Whenever I do this massive dig out, and this is number 5, It strikes me how cleaning out our home would be to Robert &/or my step children. What a headache this entails. How many truckloads of detritus to heap onto yet another landfill, not to mention the stagnant energy that all these past musings, both visual and written, are of interest only to me. If I outlive my siblings or mother there may be some interest, and why would any, save some future historian or archaeologist be interested?

In the case of my brother I think his are more a collection of items to stem the tide of going without. A #10 can of safety pins, 27 containers of disposable underwear, 13 spare air fresheners, 25 nail clippers, close to 500 colored pencils, old newspapers in stacks, multiple garbage bag sized snacks, 75 unopened puzzles, hundreds of never opened or viewed, CD’s, DVD’s, VHS tapes, and books & this is but a small part of the “nest” as we call it he feels he must surround himself with. He has a compulsion to wear and use the same clothing items, torn and stained though they are, and to always carry a small holographic collection of this nest with him.

It has taken me 3 weeks of 6-8-hour days with help from my brother and sister in law to clear out and organize most of Allan’s “stuff.” We filled multiple dumpster loads, had quite a few trips to Goodwill, and transferred many items to a storage unit as well. We were all proud of the accomplishment and my brother was able to come home in relative safety, unfortunately in the month since we finished, I suspect the “nest” is growing again.

With the Marie Kondo book” Spark Joy” a rapidly growing conversation in the world I find myself revisiting the need, the desire for the false sense of safety, continuity, and of history that carrying our “stuff” with us provides. I too have been having an internal conversation about what (& how) to let go of.

I love the Shinto concepts underlying much of her de-cluttering philosophy. The belief that kami, or the sacred, exists in everything, no matter how outwardly mundane it appears. (How Shinto Influenced Marie Kondo, www.bustle.com) The divine spark as a soul or spirit in all things, places, natural forces, Animism it is sometimes called, is a spiritual understanding of many older religions. Science too has begun to recognize that energy is what all matter is made of, and energy itself can form and reform into any physical (& perhaps non-physical) forms.

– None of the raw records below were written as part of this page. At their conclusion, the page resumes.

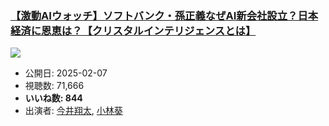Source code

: ### [【激動AIウォッチ】ソフトバンク・孫正義なぜAI新会社設立？日本経済に恩恵は？【クリスタルインテリジェンスとは】](https://www.youtube.com/watch?v=Ly-i2VEtupY)
[![](https://img.youtube.com/vi/Ly-i2VEtupY/sddefault.jpg)](https://www.youtube.com/watch?v=Ly-i2VEtupY)
-   公開日: 2025-02-07
-   視聴数: 71,666
-   **いいね数: 844**
-   出演者: [今井翔太](/rehacq_fan/people/今井翔太 "wikilink"), [小林葵](/rehacq_fan/people/小林葵 "wikilink")
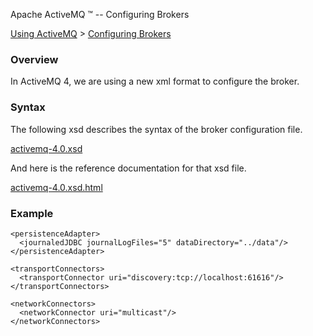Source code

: Apache ActiveMQ ™ -- Configuring Brokers 

[Using ActiveMQ](using-activemq.html) > [Configuring Brokers](configuring-brokers.html)


### Overview

In ActiveMQ 4, we are using a new xml format to configure the broker.

### Syntax

The following xsd describes the syntax of the broker configuration file.

[activemq-4.0.xsd](configuring-brokers.data/activemq-4.0.xsd?version=1&modificationDate=1133701454000&api=v2)

And here is the reference documentation for that xsd file.

[activemq-4.0.xsd.html](configuring-brokers.data/activemq-4.0.xsd.html?version=1&modificationDate=1133701442000&api=v2)

### Example

<beans xmlns="http://activemq.org/config/1.0">

  <broker useJmx="true">
  
    <persistenceAdapter>
      <journaledJDBC journalLogFiles="5" dataDirectory="../data"/>
    </persistenceAdapter>
  
    <transportConnectors>
      <transportConnector uri="discovery:tcp://localhost:61616"/>
    </transportConnectors>
    
    <networkConnectors>
      <networkConnector uri="multicast"/>
    </networkConnectors>
    
  </broker>
  
</beans>

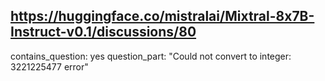 ## https://huggingface.co/mistralai/Mixtral-8x7B-Instruct-v0.1/discussions/80

contains_question: yes
question_part: "Could not convert to integer: 3221225477 error"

Ms. Kondo states that when she enters a home to be de-cluttered, she greets it as sacred space. With each item reviewed she taps it to wake, & when releasing it says Thank you for all that item has represented. Perhaps the re-cluttering is an unconscious gathering of these energies to protect, insulate, or otherwise fill an empty interior space within. Perhaps also if I were to have approached both my brother’s nest, as well as my own sacred art space, with that respect and honor the de-cluttering would hold.

It’s certainly an interesting thought.